TUSCALOOSA, Ala. — The game was over. Rammer Jammer had been played. The home crowd had already left and all there was left inside Vaught-Hemingway Stadium were the remaining Alabama fans who were happily enjoying the afterglow of a 62-7 victory Saturday night.
Only there was also senior running back Damien Harris.
The smile on his face couldn’t be ignored, it was almost out-shinning the big video screen looming above the empty Ole Miss student section. When running off the field he jumped up into the air waiving a towel and let out a loud “Yeah” to the celebrating crowd before heading into the locker room.
This from a player who had only made five rushing attempts in the game despite being the Crimson Tide’s starting running back. Although he did catch four short passes, it was his fewest carries since the national championship game against Clemson at the end of the 2016 season.
Yet Harris is having a ball so far this season.
“Yeah. I mean, that’s the goal,” he said. “With all the things that go into this game, I think it’s important to remember just to have fun.
“Why are we playing this game? Why do we start playing this game at such a young age? It’s my last year, the last time I get to go through this year with this team, these coaches. I just try to enjoy it as much as I can.”
Perhaps the most overlooked and least talked aspect of the No. 1 Crimson Tide so far this season has been its impressive leadership and everyone’s willingness to contribute even though they may not like the way they’re being utilized.
Junior quarterback Jalen Hurts is a prime example. There aren’t too many teams that could have a one-time SEC Offensive Player of the Year as a reserve and not have it be a massive distraction.
"Jalen's a great teammate and I think he's handled everything great, whatever the coaches decide to throw at him and however it ends up playing out," Alabama junior left tackle Jonah Williams said. "So I think his leadership and his example of being a great teammate has been really great for us as a unit."

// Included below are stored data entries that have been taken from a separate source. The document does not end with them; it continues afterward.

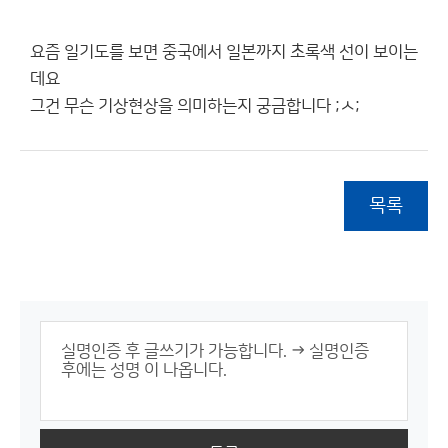
요즘 일기도를 보면 중국에서 일본까지 초록색 선이 보이는
데요
그건 무슨 기상현상을 의미하는지 궁금합니다 ;ㅅ;
목록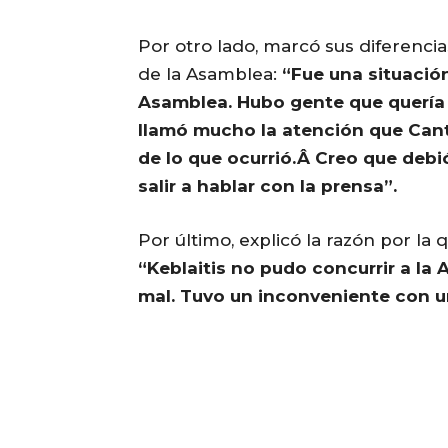
Por otro lado, marcó sus diferenci
de la Asamblea:
“Fue una situació
Asamblea. Hubo gente que quería 
llamó mucho la atención que Cant
de lo que ocurrió.Â Creo que debi
salir a hablar con la prensa”.
Por último, explicó la razón por la 
“Keblaitis no pudo concurrir a l
mal. Tuvo un inconveniente con un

Even though sophomore quarterback Tua Tagovailoa has emerged, and is putting up jaw-dropping numbers, Hurts has still played in every game and gone about his business like little has changed. During this day in age, that’s remarkable.
“He's a hard worker, he's a competitor and he never complains," sophomore wide receiver Henry Ruggs III said. "He goes out and does what he has to do. Keeps a great spirit, and we work hard when we're together."

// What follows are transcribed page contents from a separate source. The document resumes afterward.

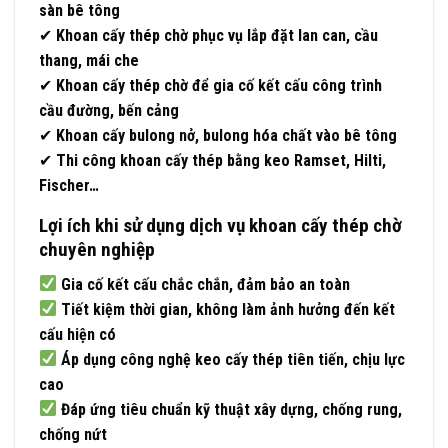
sàn bê tông
✔
Khoan cấy thép chờ phục vụ lắp đặt lan can, cầu
thang, mái che
✔
Khoan cấy thép chờ để gia cố kết cấu công trình
cầu đường, bến cảng
✔
Khoan cấy bulong nở, bulong hóa chất vào bê tông
✔
Thi công khoan cấy thép bằng keo Ramset, Hilti,
Fischer…
Lợi ích khi sử dụng dịch vụ khoan cấy thép chờ
chuyên nghiệp
Gia cố kết cấu chắc chắn, đảm bảo an toàn
Tiết kiệm thời gian, không làm ảnh hưởng đến kết
cấu hiện có
Áp dụng công nghệ keo cấy thép tiên tiến, chịu lực
cao
Đáp ứng tiêu chuẩn kỹ thuật xây dựng, chống rung,
chống nứt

But that way of thinking goes well beyond Hurts.
It also stems from players like senior Ross Pierschbacher, who made the move from guard to center. From junior defensive back Shyheim Carter, who is more valuable to the Crimson Tide as a jack-of-all-trades player than as a set starter in the base defense. From sophomore wide receiver Jerry Jeudy, who often lines up in the slot and like a lot his teammates takes pride in making blocks downfield.
“I just like being on the field,” he said. “It’s not really no challenge. It’s just me out there doing what I love to do, playing wide receiver. I don’t care if it’s outside, inside, I just want to be on the field making plays to help my team win.”
This kind of approach is something that binds every successful team in Crimson Tide history, especially those that have won a national championship. It’s a program that used to take pride in not winning the Heisman Trophy because it celebrated the individual over the team concept.
Nowadays they call that kind of thinking “throwback.” Harris would take being called that a compliment.
He never has to be reminded that football is a team game.
This was supposed to be his year. After turning down the opportunity to head to the NFL after his junior season, Harris came back to try and win another national title. He likes college and the college game.
After notching two 1,000-yard rushing seasons he can become the first player in Crimson Tide history to do it three times, yet through three games he’s not on pace to do so. With 24 attempts for 178 yards, Harris doesn’t lead Alabama in either category. He may top the team in average yards per carry at 7.4, but eight offensive teammates got into the end zone before he finally did on an impressive 43-yard run against the Rebels.
Harris is a rare three-year starter who along with Williams is the most proven player on offense, but is also helping out on special teams, making blocks for his understudies and trying to be better in the one area he wanted to improve the most this season, leading.
Harris knows he’s going to get his chances, especially as the games get bigger. He also knows that it’s a lot easier to smile when the offense is the first in Southeastern Conference history to score 50-plus points in the first three games of a season, and everyone feels like they’re contributing.
“That does help, yeah,” Harris said. “That has been a lot of fun. But we know the season really starts now, playing the first game in the SEC last week and then we’ve got another tough SEC opponent this week. So really looking forward to the challenge.”
Things will get tougher for the Crimson Tide, beginning this Saturday against No. 22 Texas A&M. No one knows for sure how Tagovailoa will handle things when they do, how the team will react when an opponent is able to hit it in the mouth and physically challenge the Crimson Tide, or deal with the pressure that will build with each win.
Saban called the distractions and enormous expectations surrounding the program “rat poison” after last year’s Texas A&M game. Dealing with those things may be his biggest challenge this season, but he’ll have players like Harris helping everyone keep their focus.
They definitely influence the younger players.
“A good season would be winning the national championship,” Jeudy said. “That’d be a good season for me.”